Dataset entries
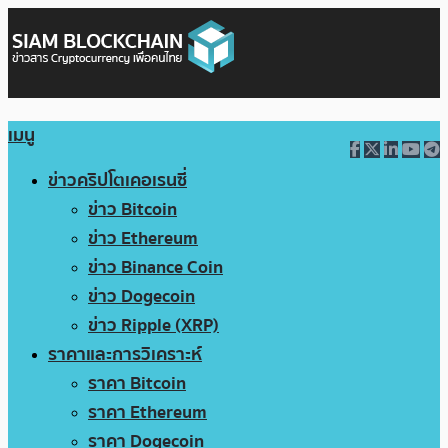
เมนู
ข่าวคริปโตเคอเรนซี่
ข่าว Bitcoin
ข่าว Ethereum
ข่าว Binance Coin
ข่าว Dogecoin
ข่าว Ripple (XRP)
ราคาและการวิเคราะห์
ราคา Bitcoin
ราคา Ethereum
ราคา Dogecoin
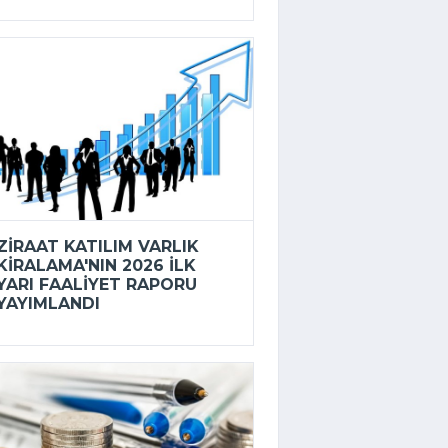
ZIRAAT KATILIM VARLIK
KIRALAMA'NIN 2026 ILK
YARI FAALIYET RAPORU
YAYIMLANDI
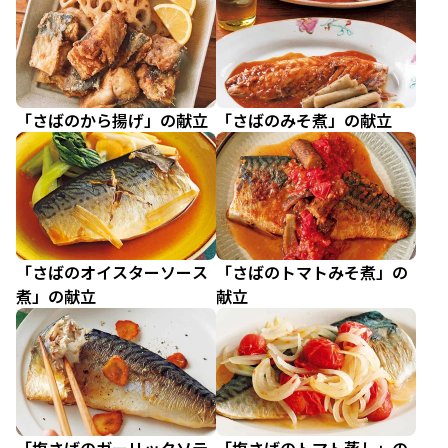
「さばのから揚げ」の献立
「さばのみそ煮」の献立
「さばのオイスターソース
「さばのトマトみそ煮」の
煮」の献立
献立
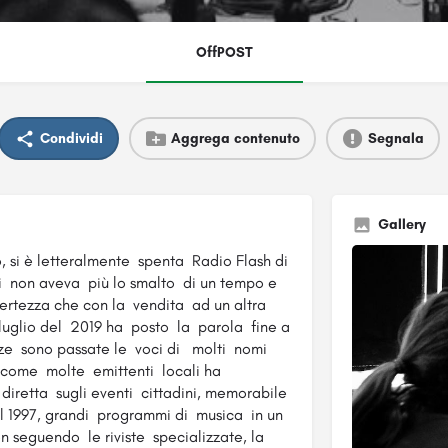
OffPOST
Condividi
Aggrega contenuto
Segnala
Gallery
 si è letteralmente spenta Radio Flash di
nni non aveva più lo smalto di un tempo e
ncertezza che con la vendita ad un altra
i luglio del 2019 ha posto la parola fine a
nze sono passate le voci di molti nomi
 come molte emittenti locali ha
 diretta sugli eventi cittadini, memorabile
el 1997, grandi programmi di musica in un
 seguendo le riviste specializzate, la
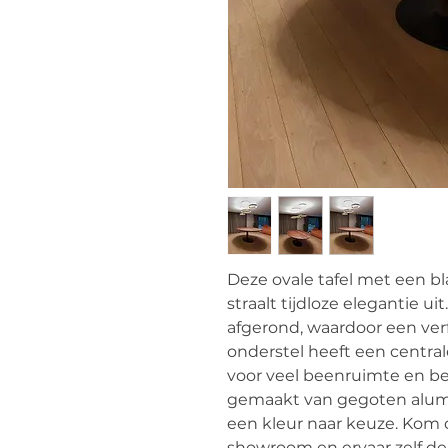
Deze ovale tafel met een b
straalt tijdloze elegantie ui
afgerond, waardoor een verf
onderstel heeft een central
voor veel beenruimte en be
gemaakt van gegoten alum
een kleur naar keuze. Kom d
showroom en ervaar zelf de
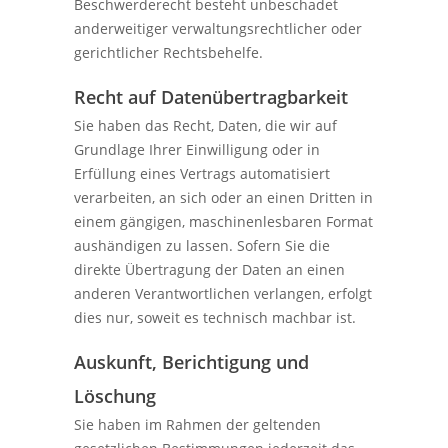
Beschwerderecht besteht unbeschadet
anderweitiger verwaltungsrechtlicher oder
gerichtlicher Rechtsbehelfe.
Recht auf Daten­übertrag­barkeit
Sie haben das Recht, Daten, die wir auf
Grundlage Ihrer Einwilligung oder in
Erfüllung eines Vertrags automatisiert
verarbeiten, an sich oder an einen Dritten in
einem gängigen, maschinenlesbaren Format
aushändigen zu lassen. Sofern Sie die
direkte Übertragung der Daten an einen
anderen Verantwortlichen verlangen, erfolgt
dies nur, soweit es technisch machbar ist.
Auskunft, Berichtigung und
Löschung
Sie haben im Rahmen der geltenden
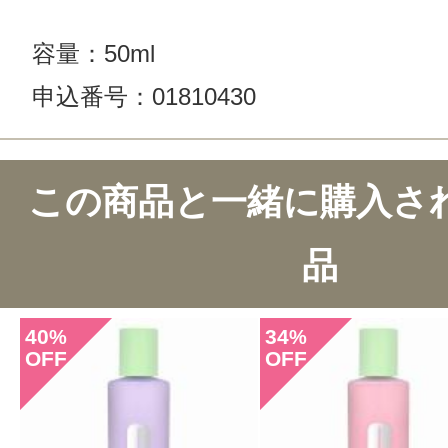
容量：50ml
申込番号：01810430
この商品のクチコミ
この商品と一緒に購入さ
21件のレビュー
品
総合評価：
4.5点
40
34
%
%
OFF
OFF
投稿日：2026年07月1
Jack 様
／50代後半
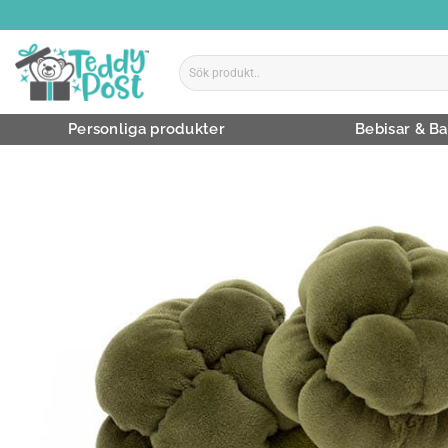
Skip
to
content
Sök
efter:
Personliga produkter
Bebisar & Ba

→ **REQUIRED WORK**
Return the entries above in full and unchanged, omitting every image.

→ **RESULT**
เมนู
ข่าวคริปโตเคอเรนซี่
ข่าว Bitcoin
ข่าว Ethereum
ข่าว Binance Coin
ข่าว Dogecoin
ข่าว Ripple (XRP)
ราคาและการวิเคราะห์
ราคา Bitcoin
ราคา Ethereum
ราคา Dogecoin
ZIRAAT KATILIM VARLIK
KIRALAMA'NIN 2026 ILK
YARI FAALIYET RAPORU
YAYIMLANDI
「さばのから揚げ」の献立
「さばのみそ煮」の献立
「さばのオイスターソース
「さばのトマトみそ煮」の
煮」の献立
献立
OffPOST
Condividi
Aggrega contenuto
Segnala
Gallery
 si è letteralmente spenta Radio Flash di
nni non aveva più lo smalto di un tempo e
ncertezza che con la vendita ad un altra
i luglio del 2019 ha posto la parola fine a
nze sono passate le voci di molti nomi
 come molte emittenti locali ha
 diretta sugli eventi cittadini, memorabile
el 1997, grandi programmi di musica in un
 seguendo le riviste specializzate, la
Deze ovale tafel met een b
straalt tijdloze elegantie ui
afgerond, waardoor een verf
onderstel heeft een central
voor veel beenruimte en be
gemaakt van gegoten alum
een kleur naar keuze. Kom d
showroom en ervaar zelf de
Beschwerderecht besteht unbeschadet
anderweitiger verwaltungsrechtlicher oder
gerichtlicher Rechtsbehelfe.
Recht auf Daten­übertrag­barkeit
Sie haben das Recht, Daten, die wir auf
Grundlage Ihrer Einwilligung oder in
Erfüllung eines Vertrags automatisiert
verarbeiten, an sich oder an einen Dritten in
einem gängigen, maschinenlesbaren Format
aushändigen zu lassen. Sofern Sie die
direkte Übertragung der Daten an einen
anderen Verantwortlichen verlangen, erfolgt
dies nur, soweit es technisch machbar ist.
Auskunft, Berichtigung und
Löschung
Sie haben im Rahmen der geltenden
容量：50ml
申込番号：01810430
この商品のクチコミ
この商品と一緒に購入さ
21件のレビュー
品
総合評価：
4.5点
40
34
%
%
OFF
OFF
投稿日：2026年07月1
Jack 様
／50代後半
Skip
to
content
Sök
efter:
Personliga produkter
Bebisar & Ba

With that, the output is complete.